日本代表がコスタリカとの第2戦を控える中、チームに密着する本紙担当記者は選手たちの間に広がる警戒感をひしひしと感じ取った。

【日本代表ドキュメント ブルーサムライ出陣】強豪ドイツから大金星を挙げて世界中を驚かせた森保ジャパン。日本代表担当の渡辺は「これでもう1次リーグ突破は間違いないな」と宿泊ホテルの延長手続きを行おうとしていた。しかし、渡辺のお気楽ムードとは対照的に、選手たちは警戒感を強めている。

 守備陣で大黒柱のDF板倉滉(25=ボルシアMG)は「間違いなく難しいと思う」ときっぱり。その理由については「コスタリカは次の試合、勝ちにくる。そういったメンタリティーでくるので相当タフな試合になる」と力を込めた。

 さらに、ドイツやスペインと2勝1敗で並ぶ想定のもと、大量得点が必要になるとの指摘にも「結果的に点を取れたらいいけど、まずは勝ち点3を取ることに集中したい。そんな簡単にいく試合ではない」と楽観論をたしなめた。

 MF久保建英(21=レアル・ソシエダード)も「相手は後がない中で、前から来ると思う」との見立てを示した上で、こう予測する。

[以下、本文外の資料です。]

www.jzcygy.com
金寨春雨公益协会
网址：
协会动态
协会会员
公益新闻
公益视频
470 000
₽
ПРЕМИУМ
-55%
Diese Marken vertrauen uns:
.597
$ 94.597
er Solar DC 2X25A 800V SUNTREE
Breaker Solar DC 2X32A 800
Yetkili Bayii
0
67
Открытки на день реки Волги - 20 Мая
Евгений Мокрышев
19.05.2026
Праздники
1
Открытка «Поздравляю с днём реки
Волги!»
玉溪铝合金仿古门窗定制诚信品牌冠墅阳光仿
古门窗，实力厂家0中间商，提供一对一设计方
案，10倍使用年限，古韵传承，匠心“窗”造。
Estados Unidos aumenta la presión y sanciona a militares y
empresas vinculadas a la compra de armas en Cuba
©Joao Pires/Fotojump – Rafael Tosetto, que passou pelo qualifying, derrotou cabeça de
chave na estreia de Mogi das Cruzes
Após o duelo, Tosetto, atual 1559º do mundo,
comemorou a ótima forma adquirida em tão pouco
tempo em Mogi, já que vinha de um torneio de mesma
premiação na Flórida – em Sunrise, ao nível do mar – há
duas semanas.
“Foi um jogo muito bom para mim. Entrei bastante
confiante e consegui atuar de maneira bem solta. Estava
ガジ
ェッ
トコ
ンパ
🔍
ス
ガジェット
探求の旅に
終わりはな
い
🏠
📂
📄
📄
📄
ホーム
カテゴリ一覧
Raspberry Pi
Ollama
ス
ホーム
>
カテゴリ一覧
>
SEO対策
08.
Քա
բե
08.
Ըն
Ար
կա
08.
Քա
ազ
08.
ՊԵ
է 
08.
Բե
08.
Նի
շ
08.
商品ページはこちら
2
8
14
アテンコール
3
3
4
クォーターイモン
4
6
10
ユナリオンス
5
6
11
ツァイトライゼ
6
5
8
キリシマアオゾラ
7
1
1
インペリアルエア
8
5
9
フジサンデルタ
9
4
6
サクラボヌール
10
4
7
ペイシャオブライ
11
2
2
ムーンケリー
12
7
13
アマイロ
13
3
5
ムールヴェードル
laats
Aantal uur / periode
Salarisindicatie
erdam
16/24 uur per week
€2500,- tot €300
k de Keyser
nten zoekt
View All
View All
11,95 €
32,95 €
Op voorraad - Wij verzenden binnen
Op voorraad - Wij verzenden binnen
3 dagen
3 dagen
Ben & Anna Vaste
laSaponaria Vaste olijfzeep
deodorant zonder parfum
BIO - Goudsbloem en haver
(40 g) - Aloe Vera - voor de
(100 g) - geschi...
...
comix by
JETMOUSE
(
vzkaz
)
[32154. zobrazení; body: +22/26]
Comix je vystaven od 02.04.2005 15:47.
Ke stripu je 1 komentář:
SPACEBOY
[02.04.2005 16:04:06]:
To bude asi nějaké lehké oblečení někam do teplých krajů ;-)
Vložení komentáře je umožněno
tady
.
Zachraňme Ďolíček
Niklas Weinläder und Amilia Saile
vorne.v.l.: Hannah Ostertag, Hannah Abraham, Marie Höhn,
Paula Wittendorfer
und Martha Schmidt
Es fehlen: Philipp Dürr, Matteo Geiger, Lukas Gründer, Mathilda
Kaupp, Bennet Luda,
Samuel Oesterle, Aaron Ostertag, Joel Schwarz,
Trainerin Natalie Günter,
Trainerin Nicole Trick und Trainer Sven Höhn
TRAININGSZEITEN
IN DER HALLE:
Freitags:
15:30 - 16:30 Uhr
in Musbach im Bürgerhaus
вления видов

「(スペイン戦の)7―0は事故みたいなものなので2度、3度起きるものではない。(守備を)引かれたほうが日本のクオリティーなら崩せると思うが、そういった意味では前で来られたほうがどこのチームも嫌だと思う。W杯で勝ち点を取っているチームは、前からいっているチームなので」。初戦の大敗で後がないコスタリカが死にもの狂いで圧力をかけてきたら、日本にとっては難しい試合になるというわけだ。

 イレブンの間で高まる警戒を肌で感じた渡辺は「W杯で簡単な試合なんてないんだな…」と反省していた。